On March 9, 2025, Hooper re-signed with the Patriots on a one-year, $5 million contract. He finished the 2025 season with 21 receptions for 263 yards and two touchdowns. During Super Bowl LX, Hooper had two receptions for 10 yards in the 29–13 loss to the Seahawks.

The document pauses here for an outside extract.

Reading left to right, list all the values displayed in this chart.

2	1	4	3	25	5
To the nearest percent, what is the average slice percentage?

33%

=== Atlanta Falcons (second stint) ===
On March 9, 2026, Hooper signed with the Atlanta Falcons on a one-year, $3.25 million contract.

==Career statistics==

===NFL===
====Regular season====

| Year | Team | Games |  | Receiving |  |  |  |  |
| GP | GS | Rec | Yds | Avg | Lng | TD |
| 2016 | ATL | 14 | 3 | 19 | 271 | 14.3 | 44 | 3 |
| 2017 | ATL | 16 | 8 | 41 | 526 | 12.8 | 88 | 3 |
| 2018 | ATL | 16 | 7 | 71 | 660 | 9.3 | 36 | 4 |
| 2019 | ATL | 13 | 10 | 75 | 787 | 10.5 | 35 | 6 |
| 2020 | CLE | 13 | 13 | 46 | 435 | 9.5 | 36 | 4 |
| 2021 | CLE | 16 | 16 | 38 | 345 | 9.1 | 34 | 3 |
| 2022 | TEN | 17 | 2 | 41 | 444 | 10.8 | 24 | 2 |
| 2023 | LV | 17 | 9 | 25 | 234 | 9.4 | 21 | 0 |
| 2024 | NE | 17 | 8 | 45 | 476 | 10.6 | 38 | 3 |
| 2025 | NE | 16 | 6 | 21 | 263 | 12.5 | 31 | 2 |
| Total |  | 155 | 82 | 430 | 4,441 | 10.3 | 88 | 30 |

====Postseason====

| Year | Team | Games |  | Receiving |  |  |  |  |
| GP | GS | Rec | Yds | Avg | Lng | TD |
| 2016 | ATL | 3 | 1 | 6 | 65 | 10.8 | 19 | 1 |
| 2017 | ATL | 2 | 2 | 4 | 18 | 4.5 | 5 | 0 |
| 2020 | CLE | 2 | 2 | 9 | 62 | 6.9 | 11 | 1 |
| 2025 | NE | 4 | 2 | 3 | 24 | 8.0 | 14 | 0 |
| Total |  | 11 | 7 | 22 | 169 | 7.7 | 19 | 2 |

===College===

| Season | Team | Conf | Class | Pos | GP | Receiving |  |  |  |
| Rec | Yds | Avg | TD |
| 2014 | Stanford | Pac-12 | FR | TE | 13 | 40 | 499 | 12.5 | 2 |
| 2015 | Stanford | Pac-12 | SO | TE | 13 | 34 | 438 | 12.9 | 6 |
| Career |  |  |  |  | 26 | 74 | 937 | 12.7 | 8 |

==Personal life==
Hooper is of African-American, Mexican, Irish, Native American and Belgian descent.